Wie ist der Markt für Medizintechnik in Südafrika derzeit strukturiert?
Der Gesundheitssektor Südafrikas und damit auch der Markt für Medizintechnik ist in zwei Klassen unterteilt: 20 bis 30 Prozent der Bevölkerung können sich eine private Versorgung leisten und werden auch in hervorragend ausgestatteten, fachlich auf Weltniveau agierenden privaten Krankenhäusern behandelt. 70 bis 80 Prozent der Bevölkerung haben keine Krankenversicherung. Für sie bieten die öffentlichen Krankenhäuser eine entsprechend rudimentäre Versorgung an.
In welchen Bereichen herrscht der größte Bedarf?
Benötigt werden vor allem günstige Produkte im Bereich der medizinischen Grundversorgung. Sie sollten zuverlässig sein und wenig Instandhaltungsaufwand verursachen. In den vergangenen Jahren wurde zunehmend Digitaltechnik eingeführt, darüber hinaus wurden Röntgengeräte ersetzt. Teleradiologie und Telepathologie spielen eine größere Rolle, gerade in ländlichen Gebieten.
Welche Chancen bietet Südafrika für die Hersteller von Medizinprodukten?
96 Prozent der Medizingeräte in Südafrika werden importiert. Im öffentlichen Sektor kommen aufgrund des Preisdrucks häufig Produkte aus Indien oder China zum Zuge. Bei Hightech-Anlagen spielen nach wie vor die traditionellen Anbieter aus westlichen Ländern eine große Rolle. Hier wird auch schneller modernisiert, was kürzere Produktlebenszyklen und somit eine interessante Wiederverkaufsfrequenz bedeutet.
Welche speziellen Bedingungen müssen die Hersteller erfüllen?
Für elektrische medizinische Geräte benötigen Hersteller eine CE-Zertifizierung und für den Vertrieb eine Lizenz mit einer Registrierungsnummer. Um an öffentlichen Ausschreibungen teilzunehmen, müssen sie den bestehenden SABS-Standard erfüllen. Für bestimmte Produkte sind auch die Codes des National Pharmaceutical Product Index bindend.
Was sollten Hersteller beim Vertrieb sonst noch beachten?
Wichtig ist vor allem der direkte Kontakt zu Arzt und Anwender. Bei der Beschaffung von Medizinprodukten haben in der Regel die Ärzte das Sagen. Wer sie von seinen Produkten überzeugen will, sollte auf Trade Shows verzichten. Besser ist die Teilnahme an medizinischen Kongressen.
Wie schätzen Sie die künftige Entwicklung des Marktes ein?

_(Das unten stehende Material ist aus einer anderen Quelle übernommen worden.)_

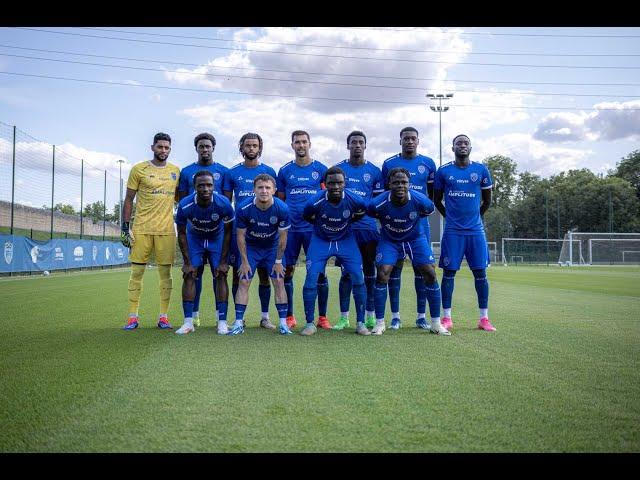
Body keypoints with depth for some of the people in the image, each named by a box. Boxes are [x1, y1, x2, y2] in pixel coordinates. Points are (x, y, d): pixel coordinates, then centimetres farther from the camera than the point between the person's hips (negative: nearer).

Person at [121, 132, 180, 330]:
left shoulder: (176, 171, 11)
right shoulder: (139, 169, 3)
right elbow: (129, 200, 4)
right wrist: (125, 227, -3)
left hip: (166, 230, 2)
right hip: (141, 229, -2)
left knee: (165, 273, 3)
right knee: (137, 272, 0)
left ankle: (163, 316, 10)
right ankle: (132, 317, 8)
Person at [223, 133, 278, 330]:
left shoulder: (269, 172, 7)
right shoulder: (232, 173, 7)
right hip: (238, 229, 0)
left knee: (264, 274, 3)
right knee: (238, 273, 3)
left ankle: (265, 317, 13)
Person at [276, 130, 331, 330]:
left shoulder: (321, 169, 5)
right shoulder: (285, 171, 9)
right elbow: (280, 201, 13)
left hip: (315, 228, -1)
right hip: (290, 228, 2)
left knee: (319, 271, 0)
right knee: (287, 271, 3)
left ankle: (322, 317, 10)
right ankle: (289, 316, 15)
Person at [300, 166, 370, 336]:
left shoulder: (354, 200, -22)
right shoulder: (315, 202, -26)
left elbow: (362, 211, 4)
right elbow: (307, 217, -2)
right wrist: (321, 224, 3)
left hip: (346, 240, 1)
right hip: (320, 241, -1)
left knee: (358, 278, -9)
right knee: (311, 279, -12)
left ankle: (360, 323, 6)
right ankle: (310, 323, 5)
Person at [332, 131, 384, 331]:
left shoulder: (374, 171, 7)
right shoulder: (338, 169, 6)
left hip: (369, 227, 0)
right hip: (345, 228, 0)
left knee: (369, 271, 5)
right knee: (346, 272, 3)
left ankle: (370, 316, 14)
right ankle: (344, 317, 9)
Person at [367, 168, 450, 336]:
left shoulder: (420, 201, -25)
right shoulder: (378, 203, -28)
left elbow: (430, 210, -1)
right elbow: (369, 212, -3)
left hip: (415, 238, 1)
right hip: (389, 240, -1)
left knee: (430, 274, -9)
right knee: (382, 275, -17)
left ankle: (436, 323, 4)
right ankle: (379, 323, -2)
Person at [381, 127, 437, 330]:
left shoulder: (428, 163, 7)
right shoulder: (389, 164, 4)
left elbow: (432, 193, 16)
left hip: (420, 223, 1)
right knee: (394, 267, 1)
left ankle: (422, 316, 10)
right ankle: (395, 316, 9)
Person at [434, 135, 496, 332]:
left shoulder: (481, 170, 5)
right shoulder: (443, 171, 3)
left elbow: (487, 200, 15)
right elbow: (437, 200, 13)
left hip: (475, 230, 1)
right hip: (452, 231, -1)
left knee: (480, 273, 1)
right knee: (449, 272, -1)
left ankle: (484, 318, 8)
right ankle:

Ich rechne mit einer stärkeren Verknüpfung des privaten Sektors mit dem öffentlichen. Die FIFA etwa stellt für die WM bestimmte Qualitätskriterien bei der medizinischen Versorgung. Diese können staatliche Krankenhäuser in der Regel nicht erfüllen, weshalb die Regierung die privaten mit ins Boot geholt hat. Eine stärkere Vernetzung und damit höhere Standards könnten sich dauerhaft positiv auf die Gesundheitsversorgung der Bevölkerung auswirken – und auf die Chancen der Importeure von Medizinprodukten.